WRITTEN REQUEST A:
Answer these questions from the blog post, one line each.
(i) Which festival does it call the "Jewish Valentine's Day"?
(ii) How old is Guy #5?
(iii) How many of the writer's earlier posts has Guy #4 answered?
WRITTEN REQUEST B: Condense the paragraph of the blog post that begins "Guy #4 also has answered" into two or three sentences.

TEXT SEGMENT:
-- start --

If you look hard, you'll find a nice Jewish guy...

Thanks, Guy #5. Yes, it is that hard to meet a nice guy in shul (or anywhere, it seems), but I’m trying. I’m definitely trying…

Monday, August 3, 2009

The Parade Marches On

Tomorrow night marks the beginning of Tu B’Av, a minor Jewish festival that is best described as the “Jewish Valentine’s Day.” Earlier today, in an attempt to help a colleague locate congregations that do creative programming for the 40+ singles set, I wrote a short post for the Union’s blog that incorporates information about this holiday. In it, I said, “…in this instance I'm actually not looking.”

As readers of this blog know, however, I’m always looking -- and so it was that over the weekend I posted this online personal ad:

Share and share alike - 46

Bright, sincere, attractive, fun, funny and down-to-earth (but certainly not perfect) 40-something happily DJF with no kids, manageable baggage, and a rich and balanced life seeks age appropriate, honest, gentle, kind, liberal Jewish guy for sharing long strolls, silly jokes, dessert, smiles and laughter, knowing glances, romantic dinners, time at home, bumps in the road, playful banter, meaningful conversations, walks in the woods, Scrabble games, hugs and kisses, lazy weekends, secrets, movie popcorn, time away, new adventures, favorite places, ice cream sundaes, books and music, ideas, Ferris wheel and subway rides, dim sum, the Sunday Times, hopes, dreams, wishes, and more.

Tu B’Av not withstanding I received the usual, predictable replies:

Guy #1 is 32 years old.

Guy #2 is Indian.

Guy #3 responded (for the seventh time to one of my posts) with the exact same text and photo he’s been using for the last year and a half. And, although he’s a perfectly nice enough guy (I know because we met for coffee after one of his first replies), he’s not the right one for me.

Guy #4 also has answered previous posts of mine (four to be exact) and, yes, like Guy #3, he’s done so with the exact same verbiage every time. Early on (more than two years ago), we traded a few emails and in that exchange he said, “Just wanted to know if you were specifically looking for a Jewish male as I’m not.” I replied thusly: “Alas, I am seeking a Jewish guy.”

Guy #5 is 62 years old and, although he, too, may be a perfectly nice guy, in my mind, he’s too old for me. My loss? Perhaps, but at 46 (and a youthful 46 at that), it’s a loss I’m willing to bear.

Guys #6 and #7 are modern Orthodox. One of them came to Orthodoxy by way of NFTY and Eisner. (All of this I learned from earlier exchanges with each of them following replies to previous posts of mine.) Again, my loss? No, I don’t think so. Like so many of the others, these two may be perfectly nice guys…just not right for me.

Guy #8 described himself as “50 years old, 5'6, slim, with brown hair and green eyes.” Having met this guy a little over a year ago, I can tell you that he’s been 50 for a mighty long time. And, although he may see brown when he looks in the mirror, I definitely saw gray. Don’t get me wrong…there’s nothing wrong with gray, but there is something wrong with his not being honest with himself or with others.

-- end --

DATA:
-- start --

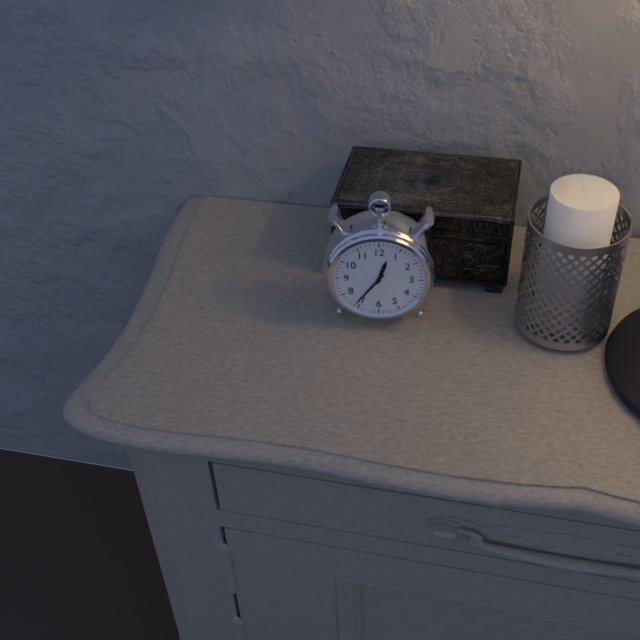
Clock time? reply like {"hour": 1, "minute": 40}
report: {"hour": 12, "minute": 36}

-- end --

REPLY A:
(i) Tu B'Av
(ii) 62
(iii) Four

REPLY B: Like Guy #3, Guy #4 has answered four of my earlier posts, each time using the same words. More than two years ago, we traded a few emails. He asked whether I specifically wanted a Jewish man, since he isn't one, and I replied that I am seeking a Jewish guy.